Proposed legal changes to Los Angeles’ cannabis laws have the industry worried that many will have to go out of business or relocate.
Drama over legal cannabis in Los Angeles seems likely to continue for the foreseeable future. The newest draft of Los Angeles’ cannabis regulations has many local business owners worried.
“Currently, the city’s draft cannabis regulations includes language gravely concerning to the city’s patients, businesses, and employees and has the potential of shutting down the entire cannabis industry in LA—the city that has been named the world’s largest cannabis industry market,” the Southern California Coalition said in a statement.
The city is on the verge of approving regulations that could temporarily outlaw all non-retail cannabis businesses in the Los Angeles cannabis industry.
“Only applicants who have been issued a Provisional License or permanent License may
conduct Commercial Cannabis Activity in the City of Los Angeles,” the latest draft of the LA cannabis regulations read.
It appears that Prop D. compliant shops will be the only cannabis businesses to receive provisional licenses. This will allow the 135 Prop D. shops to stay open beyond Jan. 1 but may force cultivators and processors to shut down until they can get a permanent license. Unfortunately, the city is expected to take months to issue permanent licenses. Local cannabis businesses may not be able to simply wait it out and reopen their businesses after being out of operation for months.
A mass shutdown of local businesses will obviously have a significant impact on jobs. It could also interrupt the local supply chain. The Prop. D shops would likely be forced to do businesses with cultivators outside of Los Angeles. These partnerships could put companies outside of Los Angeles at a distinct advantage over local cultivators even once permanent licenses are distributed. Analysts are also expecting a reduction in taxes collected by the city if they prevent dispensaries from doing business with local distributors.

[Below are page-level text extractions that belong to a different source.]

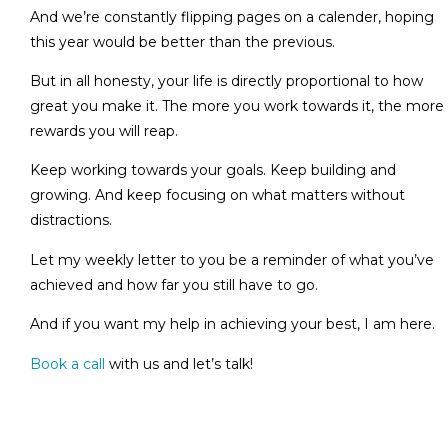
And we’re constantly flipping pages on a calender, hoping
this year would be better than the previous.
But in all honesty, your life is directly proportional to how
great you make it. The more you work towards it, the more
rewards you will reap.
Keep working towards your goals. Keep building and
growing. And keep focusing on what matters without
distractions.
Let my weekly letter to you be a reminder of what you’ve
achieved and how far you still have to go.
And if you want my help in achieving your best, I am here.
Book a call
with us and let’s talk!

The Prop D. system has come under fire since it was approved in June of 2013. It has prevented new businesses owners from entering the industry and only permits 135 shops to operate. Under Proposition M, which was passed in March, new operators were supposed to be allowed to join the industry.
City Council President Herb Wesson seems to be well aware of the complaints. “I recognize that that’s a flaw. I’m going to address it,” Wesson said at a recent City Council meeting. “We’re just trying to figure out what route we’re going to take to address that.”
Wesson indicated that he is open to the possibility of allowing a grace period for non-retail businesses to stay open while permanent licenses are issued. Ariel Clarke, attorney, and founder of the Los Angeles Cannabis Task Force is already working on presenting a plan to the City Council that would vet already operating cultivators and set them up to receive a provisional license.